* **INSTRUCTIONS FOR THE TASK**
Your job is to report every line of the entries that has "thumb".
:: TASK INPUTS
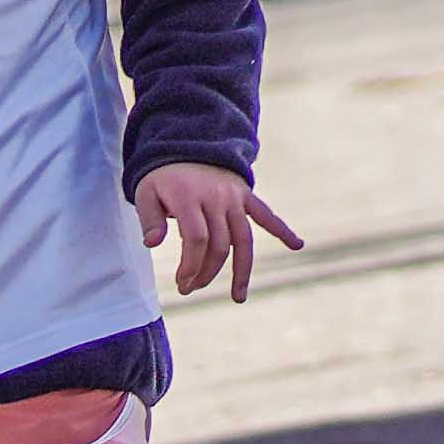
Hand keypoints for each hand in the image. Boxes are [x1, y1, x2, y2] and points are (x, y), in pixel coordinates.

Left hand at [135, 163, 304, 300]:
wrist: (186, 146)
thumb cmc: (162, 177)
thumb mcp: (146, 193)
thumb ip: (149, 219)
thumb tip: (152, 244)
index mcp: (189, 198)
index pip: (197, 238)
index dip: (191, 264)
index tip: (182, 282)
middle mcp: (216, 198)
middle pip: (220, 244)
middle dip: (206, 272)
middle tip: (190, 288)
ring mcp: (234, 197)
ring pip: (243, 238)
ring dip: (242, 270)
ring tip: (238, 296)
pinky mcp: (246, 196)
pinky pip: (266, 215)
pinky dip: (283, 229)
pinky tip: (298, 245)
::::
* **ANSWER TO THIS PROBLEM**
thumb cmc: (162, 177)
thumb mcp: (146, 193)
thumb ip: (149, 219)
thumb tip: (152, 244)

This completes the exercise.